Modern research findings for the interaction of two-dimensional molybdenum disulfide (primarily in the nanocrystalline state) with water and air moisture were analyzed. Studies focusing on water intercalation/deintercalation processes and mechanisms in nanocrystalline d-transition metal dichalcogenides (TMDs, mainly 2D MoS₂) are at their initial stage. Intercalated water was found to significantly influence the multifunctional properties of 2D MoS₂ nanostructures and microsized powders. The need for interdisciplinary studies of 2D TMD nanostructures intercalated with water through complex mechanisms was justified. In particular, the studies should include the development of intercalation/deintercalation nanotechnologies, establishment of interrelationships between the intercalation processes/mechanisms and the state of actual surfaces and features of actual nanostructures, determination of differences in intercalation processes and mechanisms for various semiconductor and metallic nanostructures, and design of multifunctional low-dimensional van der Waals nanomaterials with controllable properties based on nanosized 2D/nD heterostructures (n = = 0, 1, 2, 3) intercalated with water. Promising applications for 2D MoS₂ nanostructures intercalated with water are as follows: nanotechnologies of heterostructures with abnormal water properties, tribological characteristics of solid lubricants with moisture present, nanotechnologies using water or aqueous solutions, sorbents and photocatalysts for water purification, electro(photo, piezo)catalysts for the production of hydrogen and oxygen through water electrolysis, as well as hydrovoltaic effects, air humidity sensors, biosensors, and disinfection agents (COVID-19 pandemic).

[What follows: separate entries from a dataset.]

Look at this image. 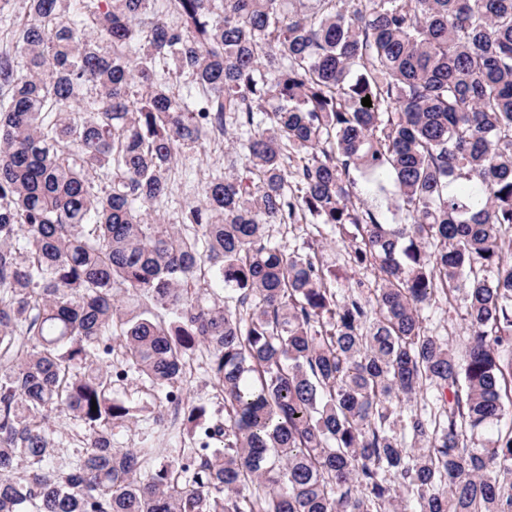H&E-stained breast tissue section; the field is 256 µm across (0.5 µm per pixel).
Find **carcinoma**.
Instances as JSON below:
<instances>
[{"instance_id":"obj_1","label":"carcinoma","mask_w":512,"mask_h":512,"mask_svg":"<svg viewBox=\"0 0 512 512\" xmlns=\"http://www.w3.org/2000/svg\"><path fill=\"white\" fill-rule=\"evenodd\" d=\"M314 2L26 0L0 50V512H512V0ZM217 126L231 172L153 217ZM301 222V249L266 234ZM328 235L375 287H336ZM441 298L460 362L423 325ZM200 353L224 419L187 402L177 459L116 447L165 436L117 382L163 401ZM125 393L128 396L132 395L135 399L141 400L149 408L155 407L157 403L149 384L142 380L137 374L129 373L127 379L119 383L117 396L124 397Z\"/></svg>"}]
</instances>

分析了二维二硫化钼（主要处于纳米晶态）与水和空气湿度相互作用的现代研究成果。纳米晶d-过渡金属二硫化物（TMD，主要是2D MoS ₂）中水的嵌入/脱嵌过程和机制的研究还处于起步阶段。研究发现插层水显着影响 2D MoS ₂纳米结构和微米级粉末的多功能特性。通过复杂机制对水插层的二维 TMD 纳米结构进行跨学科研究的必要性是合理的。特别是，研究应包括嵌入/脱嵌纳米技术的开发，建立嵌入过程/机制与实际表面状态和实际纳米结构特征之间的相互关系，确定各种半导体和金属纳米结构的嵌入过程和机制的差异，以及基于纳米级2D/nD异质结构（n = = 0, 1, 2, 3）插水的多功能低维范德瓦尔斯纳米材料的可控性能设计。_{嵌入水的2D MoS 2}纳米结构的前景应用如下：具有异常水性质的异质结构纳米技术、存在水分的固体润滑剂的摩擦学特性、使用水或水溶液的纳米技术、用于水净化的吸附剂和光催化剂、电（光、压电） ）通过水电解以及水伏效应生产氢气和氧气的催化剂、空气湿度传感器、生物传感器和消毒剂（COVID-19 大流行）。